The search algorithms that we have been considering are based on an abstract comparison operation. A significant exception to this assertion is the key-indexed search method in , where we store the item with key i in table position i, ready for immediate access. Key-indexed search uses key values as array indices rather than comparing them and depends on the keys being distinct integers falling in the same range as the table indices. In this chapter, we consider hashing, an extension of key-indexed search which handles more typical search apps where we do not happen to have keys with such fortuitous properties. The end result is a completely different approach to search from the comparison-based methods—rather than navigating through dictionary data structures by comparing search keys with keys in items, we try to reference items in a table directly by doing arithmetic operations to transform keys into table addresses.
Search algorithms that use hashing consist of two separate parts. The first step is to compute a hash function that transforms the search key into a table address. Ideally, different keys would map to different addresses, but often two or more different keys may hash to the same table address.

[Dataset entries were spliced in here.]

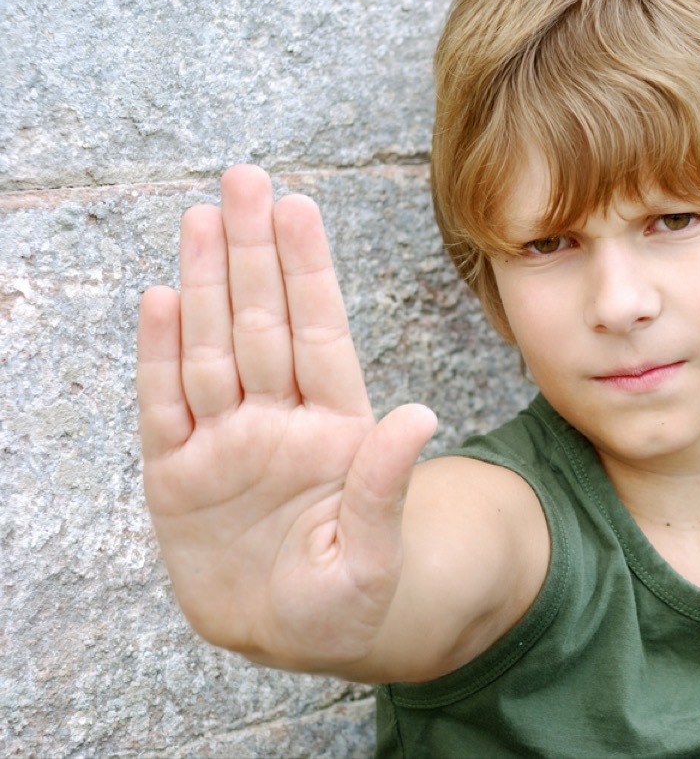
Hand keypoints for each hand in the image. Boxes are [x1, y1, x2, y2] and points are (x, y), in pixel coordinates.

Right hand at [137, 165, 436, 674]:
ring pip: (211, 348)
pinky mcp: (177, 476)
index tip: (299, 209)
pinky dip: (159, 355)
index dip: (308, 272)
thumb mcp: (374, 556)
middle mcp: (279, 422)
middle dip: (253, 252)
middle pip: (262, 323)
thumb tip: (421, 416)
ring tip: (200, 217)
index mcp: (336, 431)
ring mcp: (226, 443)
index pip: (319, 335)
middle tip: (243, 179)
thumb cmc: (348, 600)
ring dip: (203, 284)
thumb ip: (385, 486)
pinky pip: (163, 406)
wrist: (292, 639)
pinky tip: (160, 299)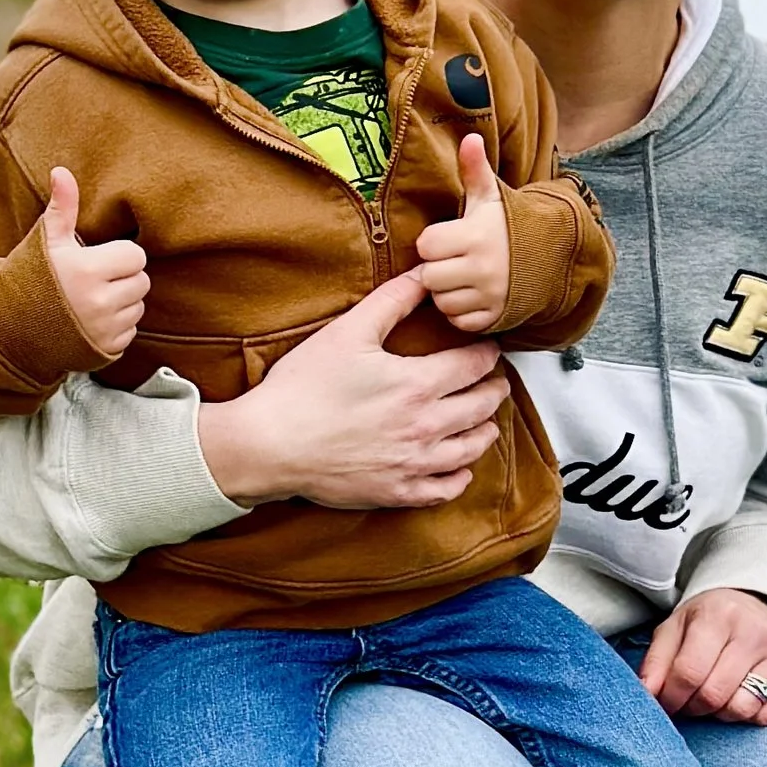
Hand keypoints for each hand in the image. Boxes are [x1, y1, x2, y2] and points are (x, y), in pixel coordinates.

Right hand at [42, 168, 148, 358]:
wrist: (7, 326)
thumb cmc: (30, 276)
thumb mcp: (46, 241)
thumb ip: (61, 208)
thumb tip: (62, 171)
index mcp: (87, 271)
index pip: (135, 256)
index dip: (118, 255)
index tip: (96, 259)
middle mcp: (99, 303)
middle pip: (142, 282)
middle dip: (122, 277)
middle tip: (93, 279)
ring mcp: (104, 329)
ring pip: (139, 306)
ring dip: (122, 301)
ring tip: (89, 299)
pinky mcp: (107, 349)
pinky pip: (131, 331)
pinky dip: (117, 325)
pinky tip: (91, 320)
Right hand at [195, 272, 508, 508]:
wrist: (269, 444)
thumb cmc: (303, 387)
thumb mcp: (349, 331)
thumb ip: (393, 300)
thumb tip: (425, 274)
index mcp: (417, 384)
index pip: (474, 365)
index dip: (487, 354)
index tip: (490, 349)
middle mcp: (425, 426)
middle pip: (481, 407)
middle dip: (494, 390)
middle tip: (497, 382)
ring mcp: (413, 463)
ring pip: (471, 449)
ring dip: (485, 431)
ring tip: (486, 422)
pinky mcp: (397, 492)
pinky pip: (445, 489)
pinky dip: (460, 477)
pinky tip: (460, 468)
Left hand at [414, 134, 511, 332]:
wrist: (550, 256)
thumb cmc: (510, 225)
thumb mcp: (492, 197)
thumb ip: (474, 170)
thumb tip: (470, 137)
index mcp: (476, 236)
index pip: (426, 246)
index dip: (433, 242)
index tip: (449, 238)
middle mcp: (483, 268)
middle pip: (430, 277)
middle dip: (437, 269)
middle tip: (454, 260)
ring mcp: (491, 295)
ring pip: (442, 301)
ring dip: (447, 292)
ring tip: (462, 278)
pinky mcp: (496, 316)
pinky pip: (460, 321)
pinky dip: (461, 312)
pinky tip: (471, 296)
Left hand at [640, 588, 766, 725]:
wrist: (752, 605)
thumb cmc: (706, 622)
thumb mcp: (675, 629)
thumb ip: (655, 662)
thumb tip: (646, 696)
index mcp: (719, 616)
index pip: (689, 672)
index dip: (671, 697)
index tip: (665, 701)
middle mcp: (755, 632)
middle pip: (714, 695)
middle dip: (692, 707)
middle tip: (686, 701)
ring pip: (740, 709)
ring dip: (718, 713)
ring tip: (712, 697)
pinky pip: (764, 715)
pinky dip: (745, 716)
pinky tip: (736, 696)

Thus, the second part of a hashing search is a collision-resolution process that deals with such keys. One of the collision-resolution methods that we shall study uses linked lists and is thus immediately useful in dynamic situations where the number of search keys is difficult to predict in advance. The other two collision-resolution methods that we shall examine achieve fast search times on items stored within a fixed array. We shall also examine a way to improve these methods to handle the case where we cannot predict the table size in advance.

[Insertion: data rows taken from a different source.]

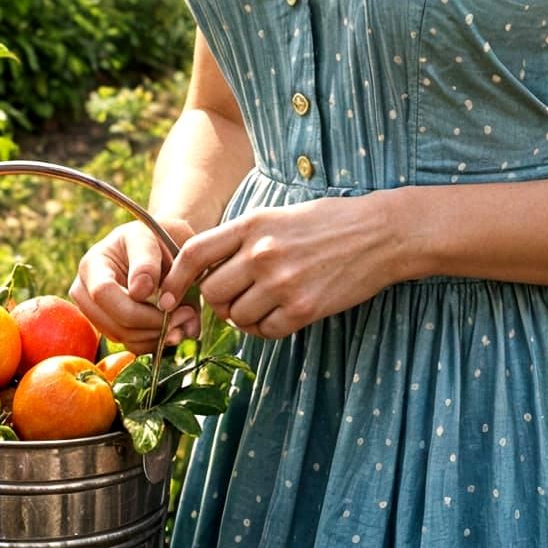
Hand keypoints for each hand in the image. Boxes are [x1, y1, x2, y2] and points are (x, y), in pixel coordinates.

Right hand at [69, 217, 200, 354]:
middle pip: (114, 323)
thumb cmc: (156, 236)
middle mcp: (87, 291)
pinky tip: (176, 326)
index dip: (136, 305)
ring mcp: (97, 313)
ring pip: (125, 337)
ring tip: (186, 317)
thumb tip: (139, 292)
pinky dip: (157, 341)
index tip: (171, 300)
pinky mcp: (112, 328)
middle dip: (154, 324)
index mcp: (93, 263)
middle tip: (187, 314)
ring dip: (159, 334)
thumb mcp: (153, 236)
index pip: (103, 293)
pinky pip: (132, 345)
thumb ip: (146, 261)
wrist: (162, 245)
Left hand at [155, 192, 407, 340]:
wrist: (379, 233)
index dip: (174, 278)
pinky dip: (268, 327)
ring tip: (265, 302)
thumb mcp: (279, 215)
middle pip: (211, 292)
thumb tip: (207, 270)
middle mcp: (261, 253)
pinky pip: (264, 331)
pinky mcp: (302, 309)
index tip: (168, 294)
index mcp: (253, 224)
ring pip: (235, 317)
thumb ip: (243, 238)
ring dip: (243, 316)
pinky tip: (284, 311)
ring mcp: (281, 283)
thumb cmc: (329, 221)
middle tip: (238, 295)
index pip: (193, 253)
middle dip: (218, 299)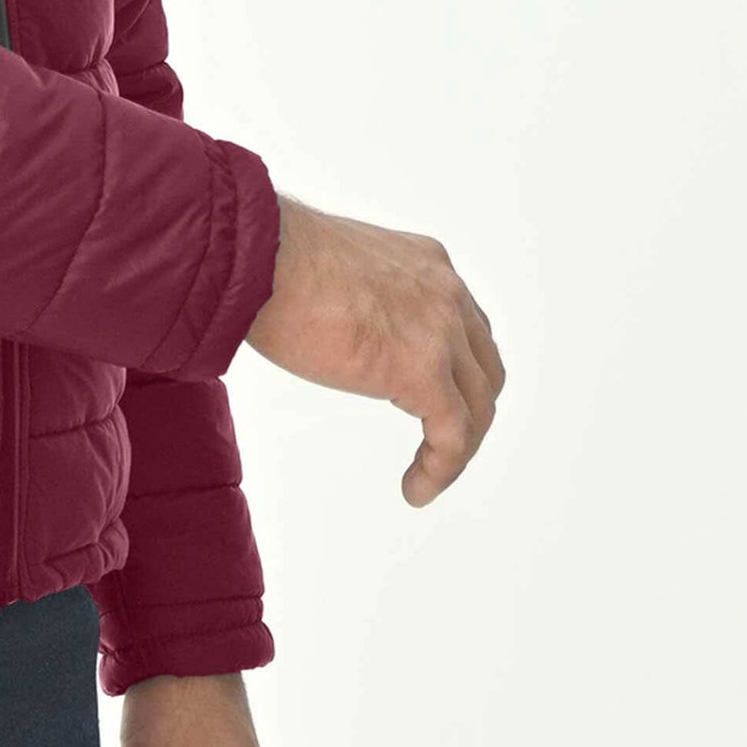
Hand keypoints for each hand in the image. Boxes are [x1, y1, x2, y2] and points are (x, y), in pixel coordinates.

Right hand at [244, 193, 506, 505]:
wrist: (263, 257)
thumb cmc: (272, 258)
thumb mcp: (337, 268)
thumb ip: (358, 295)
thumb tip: (340, 324)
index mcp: (425, 263)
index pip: (464, 326)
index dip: (457, 369)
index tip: (435, 397)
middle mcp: (445, 293)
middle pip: (483, 369)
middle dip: (468, 410)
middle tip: (439, 441)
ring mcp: (441, 332)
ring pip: (477, 408)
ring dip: (456, 448)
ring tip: (428, 475)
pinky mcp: (423, 372)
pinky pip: (452, 437)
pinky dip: (440, 470)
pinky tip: (416, 489)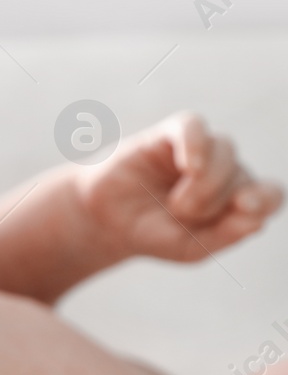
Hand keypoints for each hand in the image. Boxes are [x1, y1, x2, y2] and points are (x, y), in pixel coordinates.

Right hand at [78, 111, 281, 262]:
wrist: (104, 220)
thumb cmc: (152, 233)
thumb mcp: (189, 248)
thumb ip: (225, 235)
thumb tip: (258, 219)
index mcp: (236, 200)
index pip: (270, 193)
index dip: (265, 197)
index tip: (247, 206)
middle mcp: (225, 170)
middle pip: (242, 174)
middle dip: (213, 201)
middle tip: (179, 214)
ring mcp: (199, 149)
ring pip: (224, 149)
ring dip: (207, 182)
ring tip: (175, 204)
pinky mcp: (171, 135)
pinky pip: (193, 126)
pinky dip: (195, 143)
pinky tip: (189, 166)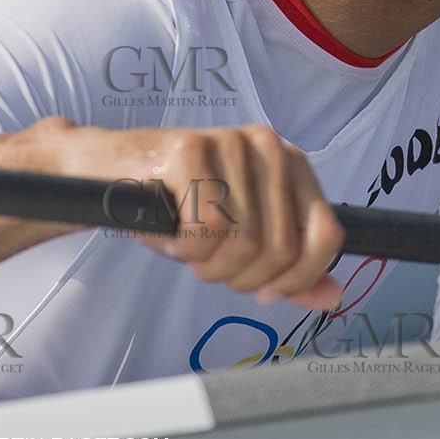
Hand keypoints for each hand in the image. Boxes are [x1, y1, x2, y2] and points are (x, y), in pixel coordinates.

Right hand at [30, 118, 344, 310]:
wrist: (105, 174)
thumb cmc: (175, 206)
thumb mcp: (239, 241)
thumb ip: (288, 269)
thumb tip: (333, 296)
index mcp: (290, 164)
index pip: (326, 234)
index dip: (297, 277)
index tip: (264, 291)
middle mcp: (269, 146)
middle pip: (280, 249)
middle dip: (239, 277)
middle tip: (208, 263)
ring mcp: (231, 142)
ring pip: (243, 243)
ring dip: (207, 265)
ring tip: (187, 245)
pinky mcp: (192, 148)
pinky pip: (205, 231)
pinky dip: (182, 247)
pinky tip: (168, 228)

Hashing is a good example of a time–space tradeoff. If there were no memory limitation, then we could do any search with only one memory access by simply using the key as a memory address, as in key-indexed search. This ideal often cannot be achieved, however, because the amount of memory required is prohibitive when the keys are long. On the other hand, if there were no time limitation, then we could get by with only a minimum amount of memory by using a sequential search method. Hashing provides a way to use a reasonable amount of both memory and time to strike a balance between these two extremes. In particular, we can strike any balance we choose, merely by adjusting hash table size, not by rewriting code or choosing different algorithms.

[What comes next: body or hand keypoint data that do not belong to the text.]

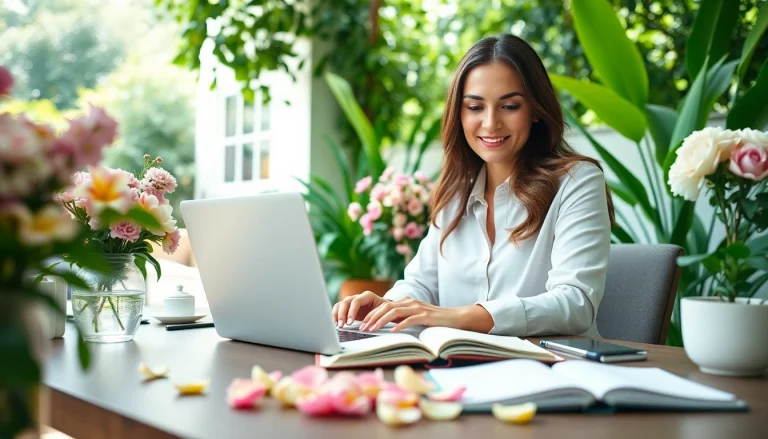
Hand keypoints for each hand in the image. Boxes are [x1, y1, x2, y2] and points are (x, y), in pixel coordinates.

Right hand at [332, 291, 389, 327]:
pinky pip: (338, 309)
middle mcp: (357, 297)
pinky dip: (335, 316)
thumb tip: (372, 324)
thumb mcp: (384, 311)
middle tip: (342, 325)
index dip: (352, 311)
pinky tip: (336, 324)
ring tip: (338, 326)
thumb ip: (378, 315)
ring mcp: (351, 302)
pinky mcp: (347, 308)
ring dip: (337, 315)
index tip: (350, 322)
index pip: (356, 301)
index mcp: (367, 296)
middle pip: (346, 302)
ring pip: (340, 305)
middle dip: (342, 314)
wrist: (384, 309)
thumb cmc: (385, 310)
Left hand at [360, 298, 494, 332]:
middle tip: (362, 328)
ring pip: (394, 312)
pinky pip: (410, 319)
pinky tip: (392, 332)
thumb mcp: (416, 317)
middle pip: (386, 307)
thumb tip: (388, 325)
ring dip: (381, 321)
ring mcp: (418, 308)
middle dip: (372, 317)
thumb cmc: (435, 320)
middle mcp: (410, 302)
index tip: (362, 324)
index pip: (384, 306)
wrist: (456, 317)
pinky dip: (400, 325)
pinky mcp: (426, 316)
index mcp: (406, 302)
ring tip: (372, 329)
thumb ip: (403, 317)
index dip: (371, 314)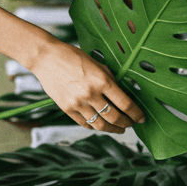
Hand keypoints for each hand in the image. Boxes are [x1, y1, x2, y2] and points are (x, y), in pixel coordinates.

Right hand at [27, 40, 145, 133]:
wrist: (46, 58)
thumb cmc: (72, 56)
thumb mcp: (96, 63)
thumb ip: (109, 79)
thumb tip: (123, 94)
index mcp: (102, 80)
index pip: (125, 103)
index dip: (135, 113)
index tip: (140, 118)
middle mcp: (91, 94)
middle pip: (114, 117)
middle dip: (126, 123)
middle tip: (130, 124)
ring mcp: (78, 103)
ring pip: (100, 124)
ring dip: (112, 129)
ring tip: (118, 129)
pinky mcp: (66, 108)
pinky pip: (84, 123)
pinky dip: (94, 126)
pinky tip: (99, 125)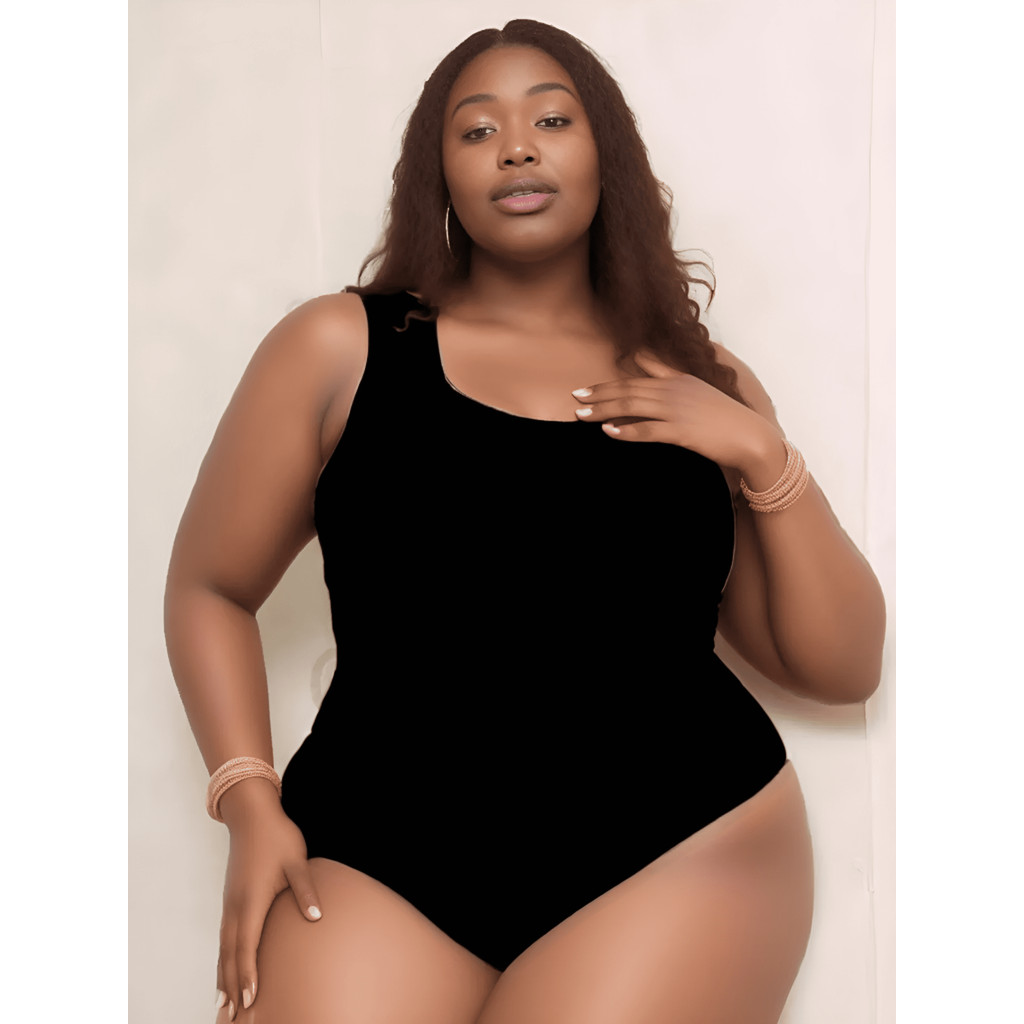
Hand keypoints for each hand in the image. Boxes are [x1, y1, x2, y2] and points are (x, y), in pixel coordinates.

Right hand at [215, 801, 321, 1020]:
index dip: (247, 976)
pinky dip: (223, 960)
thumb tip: (317, 918)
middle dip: (232, 988)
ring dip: (224, 978)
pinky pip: (224, 937)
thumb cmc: (277, 837)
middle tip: (234, 1018)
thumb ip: (305, 891)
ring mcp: (230, 903)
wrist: (251, 815)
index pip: (247, 946)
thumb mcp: (297, 861)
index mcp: (251, 900)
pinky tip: (226, 972)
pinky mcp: (231, 899)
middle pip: (230, 955)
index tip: (249, 1002)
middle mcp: (235, 906)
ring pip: (224, 948)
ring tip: (224, 1008)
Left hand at [572, 351, 784, 480]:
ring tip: (580, 415)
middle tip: (574, 399)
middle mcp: (674, 391)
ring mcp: (678, 410)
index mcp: (676, 380)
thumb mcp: (693, 387)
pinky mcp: (682, 431)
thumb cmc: (722, 417)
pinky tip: (608, 432)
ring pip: (633, 407)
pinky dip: (627, 430)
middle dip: (599, 395)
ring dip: (604, 411)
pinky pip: (649, 430)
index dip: (607, 384)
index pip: (634, 379)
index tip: (584, 389)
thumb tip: (638, 355)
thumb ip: (664, 371)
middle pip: (628, 390)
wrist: (750, 437)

Hashing is a classical computer-science problem: The various algorithms have been studied in depth and are widely used. We shall see that, under generous assumptions, it is not unreasonable to expect to support the search and insert symbol-table operations in constant time, independent of the size of the table.
This expectation is the theoretical optimum performance for any symbol-table implementation, but hashing is not a panacea, for two primary reasons. First, the running time does depend on the length of the key, which can be a liability in practical apps with long keys. Second, hashing does not provide efficient implementations for other symbol-table operations, such as select or sort. We shall examine these and other matters in detail in this chapter.